Intendanten-Rückblick: Wir blicken nach vorn
Ich klink mich hier mal ein (obwohl ich mit dem blasierten Kudamm-Theaterchen nix am Hut habe). Leider hat mich niemand nach meinen Erlebnissen gefragt. Warum nur? Methode? Mobbing? Neid? Oder gar beides? Egal. Wir in Leipzig haben jeden Abend ein Schönstes Erlebnis. Da braucht es gar nicht dieses öffentlich-rechtliche Jahresendzurückgeblicke. Wir blicken nach vorne. Allzeit! Zum Retrokult nur folgendes: "Wenn mir der Durchblick fehlt, helfe ich mir mit dem Rückblick." (Nelson Mandela)
Intendanten-Rückblick: hätte auch noch mehr sein dürfen
Mir fehlen die Rückblicke von

2 x Hartmann
Goerden
Deuflhard
Hasko Weber

Wo sind denn die abgeblieben? Wollten die nicht?

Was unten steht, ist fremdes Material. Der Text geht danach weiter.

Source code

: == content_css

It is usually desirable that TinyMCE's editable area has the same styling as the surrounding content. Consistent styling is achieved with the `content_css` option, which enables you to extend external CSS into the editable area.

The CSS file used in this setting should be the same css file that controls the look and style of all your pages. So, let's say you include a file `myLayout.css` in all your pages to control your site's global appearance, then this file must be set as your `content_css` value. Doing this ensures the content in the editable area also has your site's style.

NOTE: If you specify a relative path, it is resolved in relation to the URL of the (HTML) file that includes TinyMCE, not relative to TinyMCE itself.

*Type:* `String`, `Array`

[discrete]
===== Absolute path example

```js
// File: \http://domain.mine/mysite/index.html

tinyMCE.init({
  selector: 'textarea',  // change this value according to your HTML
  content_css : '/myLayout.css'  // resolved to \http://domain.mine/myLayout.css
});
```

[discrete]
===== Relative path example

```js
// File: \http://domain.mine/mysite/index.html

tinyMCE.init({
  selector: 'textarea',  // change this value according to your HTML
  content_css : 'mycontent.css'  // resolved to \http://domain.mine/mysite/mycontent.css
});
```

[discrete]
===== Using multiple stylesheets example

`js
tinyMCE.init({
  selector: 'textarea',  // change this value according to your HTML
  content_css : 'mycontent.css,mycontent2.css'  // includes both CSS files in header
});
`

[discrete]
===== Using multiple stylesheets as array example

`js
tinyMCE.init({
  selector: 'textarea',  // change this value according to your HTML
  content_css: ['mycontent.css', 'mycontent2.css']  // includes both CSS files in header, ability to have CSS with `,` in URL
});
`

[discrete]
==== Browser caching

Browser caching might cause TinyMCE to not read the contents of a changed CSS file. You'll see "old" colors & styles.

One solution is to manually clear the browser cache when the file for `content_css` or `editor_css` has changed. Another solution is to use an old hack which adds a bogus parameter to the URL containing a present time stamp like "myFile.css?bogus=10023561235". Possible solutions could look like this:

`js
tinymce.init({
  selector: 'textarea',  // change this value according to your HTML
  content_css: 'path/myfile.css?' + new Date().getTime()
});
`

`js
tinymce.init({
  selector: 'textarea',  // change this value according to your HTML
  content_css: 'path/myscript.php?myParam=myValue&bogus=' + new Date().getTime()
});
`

(Hinweis: Nur soviel, der eine oder andere von denen, die Ihnen fehlen, wollte, aber konnte nicht: es hat an Zeit gefehlt. Man kann bei einer Umfrage, die im Dezember vor Weihnachten gestartet wird, kaum den Anspruch auf Vollständigkeit erheben. Aber zumindest müssen Sie nicht die Mischung vermissen. Die Redaktion)
Intendanten-Rückblick: Eigenlob stinkt
EIGENLOB STINKT ! Können die Intendanten Deutschlands wirklich nichts anderes als ihr eigenes Haus über den Klee zu loben ? Schauen die denn gar kein heater mehr ? Ärgstes Beispiel: Kay Wuschek, brrrrr... Einzige wohltuende und symphatische Ausnahme : Ulrich Khuon. Ansonsten kaum etwas Lesenswertes, leider...
Intendanten-Rückblick: Mentalität des Marketing
Ich finde auch Stephan Märki sympathisch, obwohl ich mich wundere, daß es ihn nicht mehr beeindruckt hat, wie man mit ihm selbst in seinem Theater umgesprungen ist. Angenehm auch Ostermeier in seiner freundlich-begeisterungsfähigen Art. Unangenehm der "Das-Wort-zum-Sonntag-Verlautbarungston" von Elisabeth Schweeger. Ja, und ganz schlimm Kay Wuschek, dessen Statement klingt, als stammte es aus dem Geist neoliberaler Unternehmerschulungen. Chakka! Das sollen nun die politischen Theatermacher in Deutschland sein! Man wird zumindest bei Wuschek den Verdacht nicht los, dass es ein reines Marketingargument ist. Schon erstaunlich, welche Mentalitäten sich da aus Ex-DDR und 90erjahre BRD-Kapitalismus herausgebildet haben. Wirklich brrrr. Hartmann und Goerden fehlen echt.
Intendanten-Rückblick: Entdeckerlust bei anderen spärlicher
Liebe Lara Mikkelsen,
Kay Wuschek so anzugreifen ist unfair. Auch wenn die Worte über sein eigenes Haus durchaus missfallen können (Selbst-Marketing), nennt er doch auch noch mehrere Arbeiten von anderswo (und nicht die uninteressantesten). Gerade dem kann man nun nicht vorwerfen, dass er sich sonst nix anguckt. Im Gegenteil, der ist nicht nur bei Großpremieren, sondern auch in der Off-Szene recht viel unterwegs. Was seinem Theater merklich gut tut. Da fällt die Entdeckerlust bei anderen doch wesentlich spärlicher aus.